Actual Numbers Are Depressing, Says Harvard Professor

By MassNews Staff
May 2002

A Boston Herald story last month that black and Hispanic students are "narrowing the achievement gap" in Massachusetts is "unfounded," says Stephan Thernstrom, Winthrop Professor of History at Harvard.

The paper had reported that the gap in math scores of white 8th-graders and those of their black and Hispanic classmates narrowed by 10 points between 1992 and 2000.

According to the article, the state ranked third in the nation in the progress it made on this front.

This is not true, says Prof. Thernstrom. "In fact, the raw numbers provided by the National Assessment of Educational Progress (NAEP) reveal that in these years, the gap between white and black students nationally narrowed by a trivial one point. In Massachusetts it actually widened by a point."

**Task objective:** Keep writing the article about the Massachusetts achievement gap, starting after its last sentence. The lines that come next are separate material and have nothing to do with the article.

**Record excerpts:**
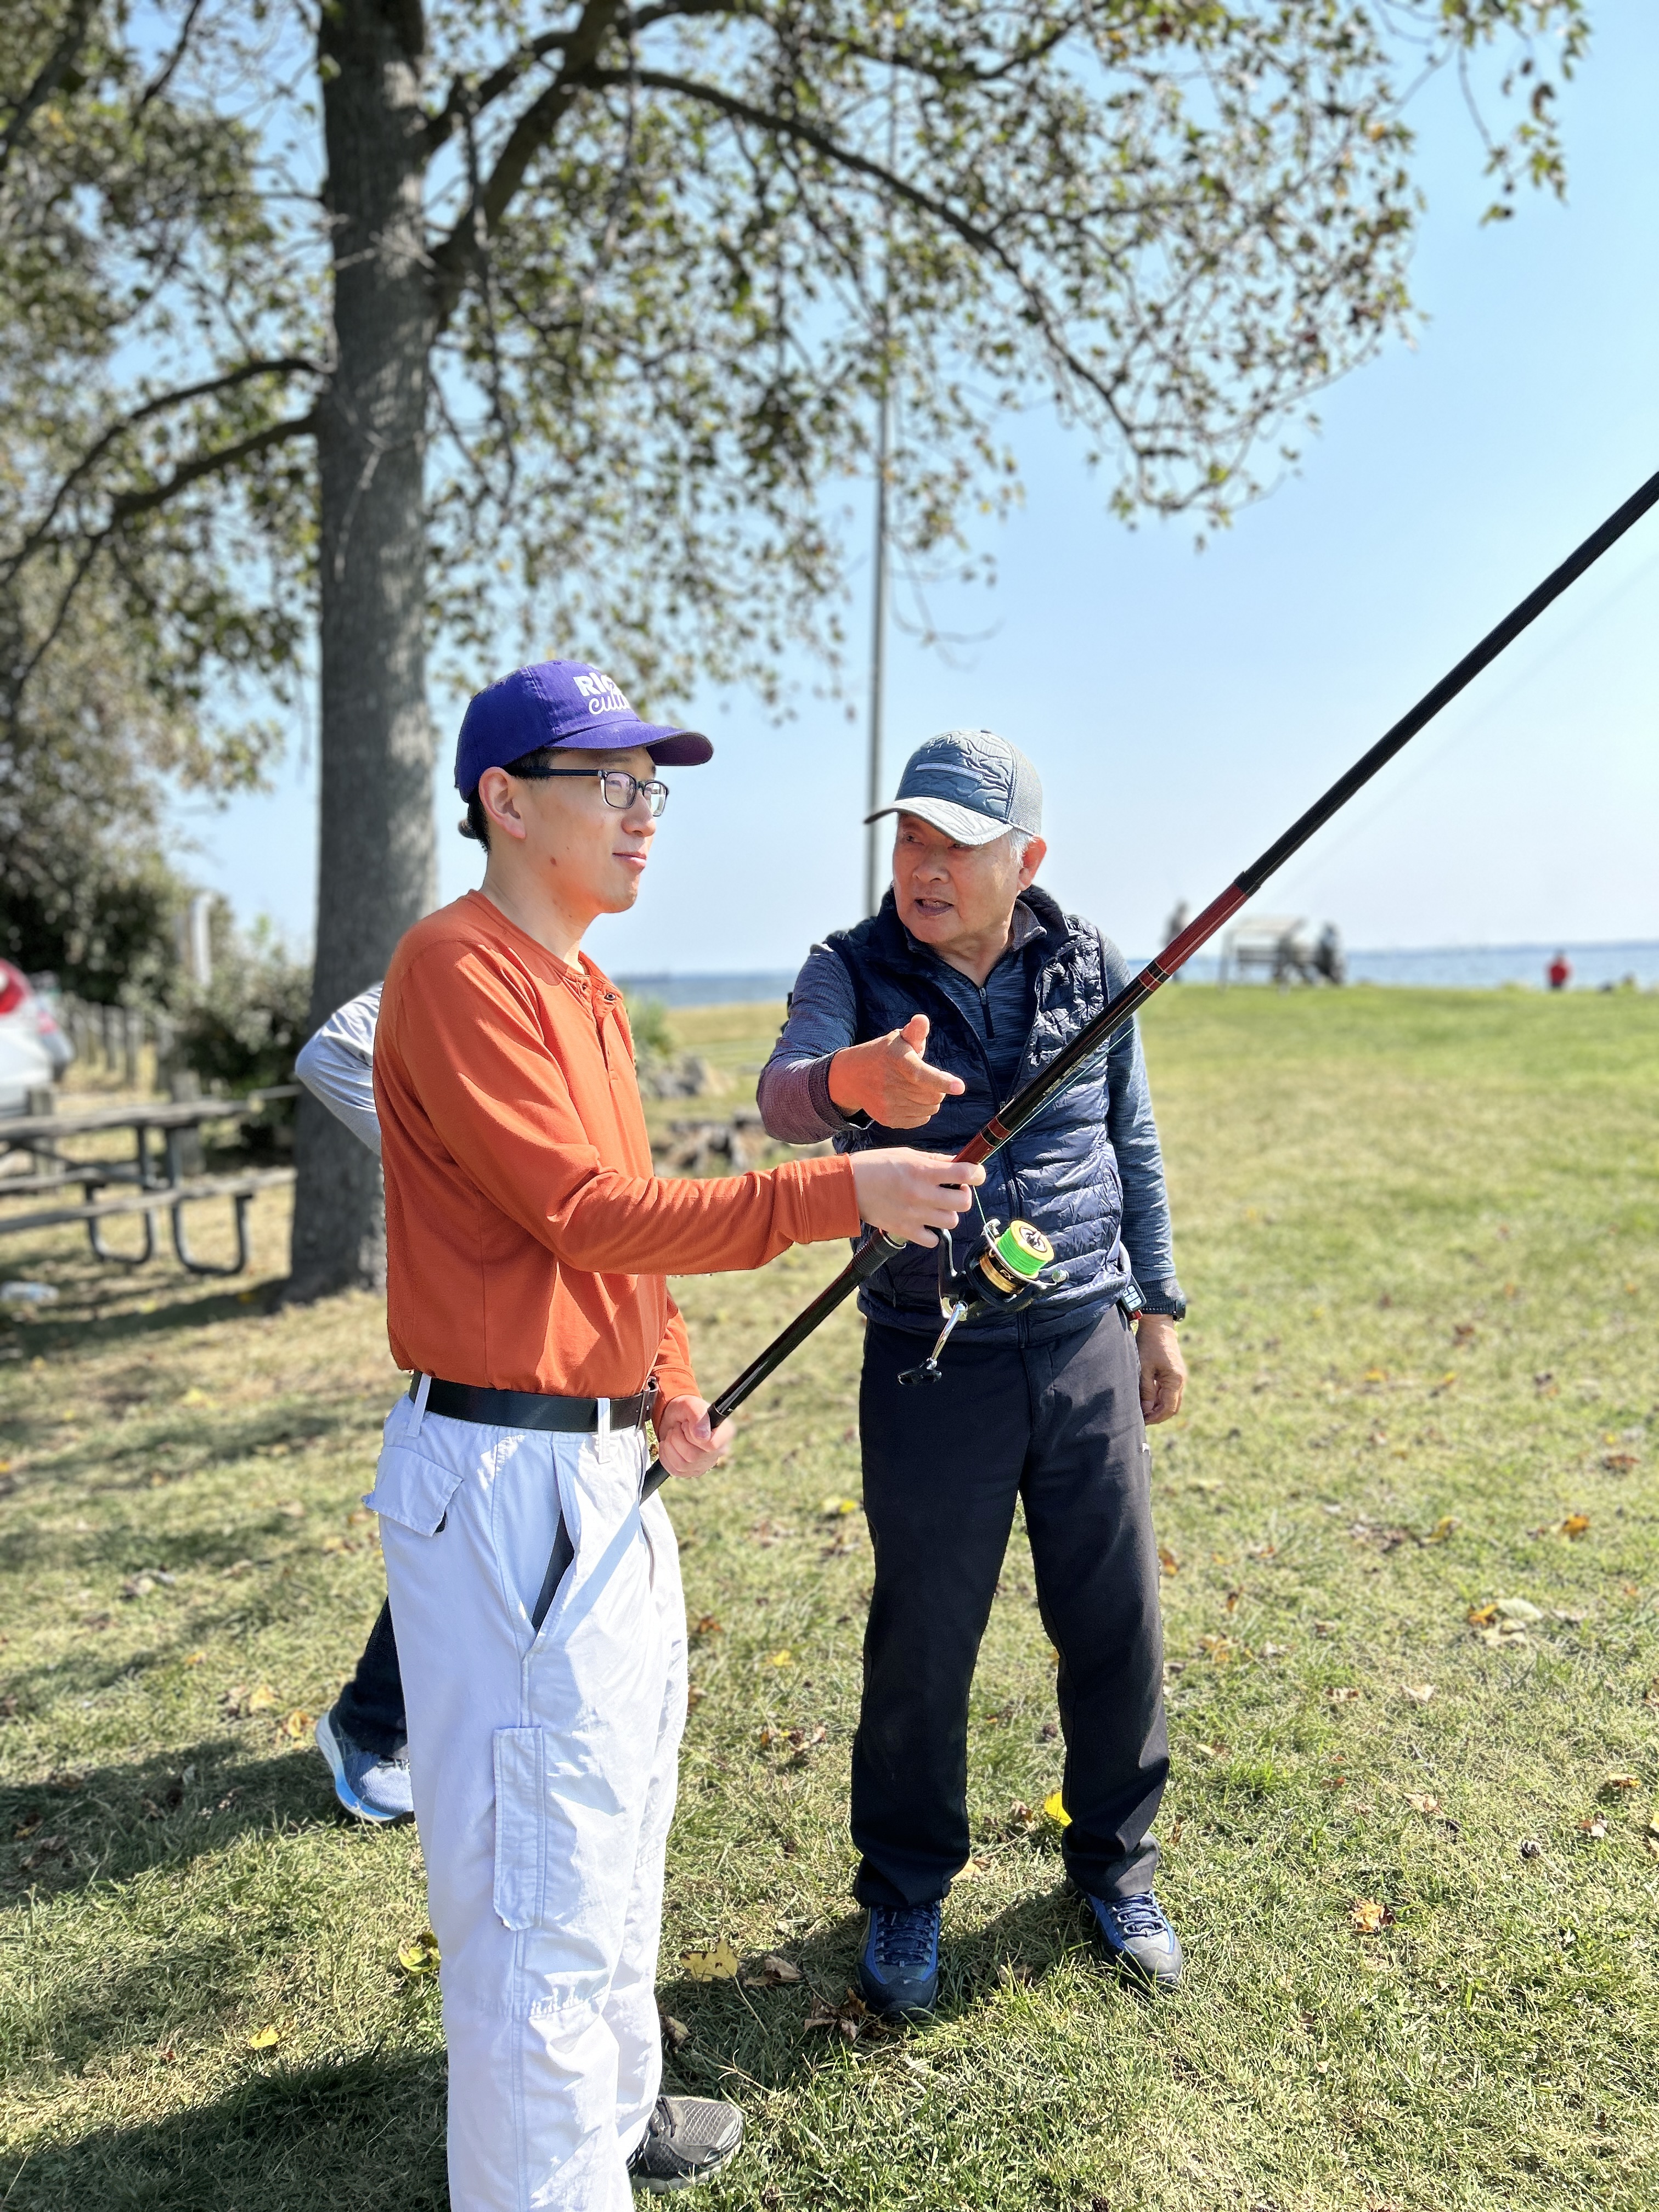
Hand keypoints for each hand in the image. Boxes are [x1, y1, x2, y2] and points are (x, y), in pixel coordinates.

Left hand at [653, 1394, 734, 1479]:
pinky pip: (674, 1471)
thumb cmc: (686, 1410)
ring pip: (681, 1465)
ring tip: (673, 1434)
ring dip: (670, 1446)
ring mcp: (706, 1464)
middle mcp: (719, 1451)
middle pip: (693, 1456)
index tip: (687, 1424)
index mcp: (725, 1433)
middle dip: (677, 1438)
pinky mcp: (692, 1472)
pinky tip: (669, 1445)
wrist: (675, 1418)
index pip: (711, 1445)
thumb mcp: (690, 1404)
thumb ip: (698, 1415)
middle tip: (678, 1427)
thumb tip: (702, 1437)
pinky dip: (666, 1456)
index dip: (693, 1435)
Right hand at [828, 1014, 964, 1127]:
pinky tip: (910, 1099)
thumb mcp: (898, 1039)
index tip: (960, 1087)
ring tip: (916, 1088)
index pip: (920, 1073)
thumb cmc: (886, 1054)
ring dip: (930, 1099)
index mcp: (895, 1059)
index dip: (941, 1081)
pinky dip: (922, 1111)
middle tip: (925, 1079)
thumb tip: (921, 1020)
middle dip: (937, 1088)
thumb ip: (915, 1032)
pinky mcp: (888, 1119)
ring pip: (930, 1108)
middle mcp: (889, 1083)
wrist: (852, 1077)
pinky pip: (922, 1120)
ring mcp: (888, 1104)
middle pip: (934, 1095)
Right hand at [850, 1148, 983, 1246]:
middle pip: (964, 1202)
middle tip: (953, 1190)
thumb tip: (958, 1161)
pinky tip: (925, 1222)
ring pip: (951, 1221)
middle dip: (963, 1195)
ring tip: (937, 1206)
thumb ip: (934, 1160)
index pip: (965, 1173)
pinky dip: (932, 1232)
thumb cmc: (875, 1165)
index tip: (975, 1173)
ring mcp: (915, 1215)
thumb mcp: (906, 1154)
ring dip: (948, 1213)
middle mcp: (922, 1194)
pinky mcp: (905, 1230)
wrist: (847, 1186)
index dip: (977, 1173)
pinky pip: (932, 1239)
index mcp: (923, 1171)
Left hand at [1135, 1314, 1186, 1424]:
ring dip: (1158, 1407)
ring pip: (1171, 1400)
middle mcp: (1180, 1381)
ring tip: (1142, 1410)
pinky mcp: (1174, 1373)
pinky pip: (1169, 1392)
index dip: (1155, 1417)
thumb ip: (1146, 1391)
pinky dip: (1159, 1398)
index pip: (1168, 1408)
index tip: (1141, 1420)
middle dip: (1157, 1415)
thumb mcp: (1143, 1368)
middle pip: (1172, 1407)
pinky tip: (1146, 1399)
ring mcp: (1179, 1377)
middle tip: (1141, 1419)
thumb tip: (1146, 1410)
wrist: (1158, 1325)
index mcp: (1175, 1380)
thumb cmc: (1149, 1344)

**Answer for the task:**
He reports that there was some progress by Hispanics in the state. "They did narrow the gap from 37 to 30 points, but that was a pretty small step in the direction of equal achievement."

Prof. Thernstrom says the actual numbers are depressing. "The depressing truth," he says, "is that, on the most recent NAEP 8th-grade exam, in 2000, 51% of the state's Hispanic pupils and 57% of its African Americans score at the dismal 'Below Basic' category. That is well behind Texas, North Carolina, Indiana, and Virginia, all of which spend a good deal less per pupil than the Commonwealth does."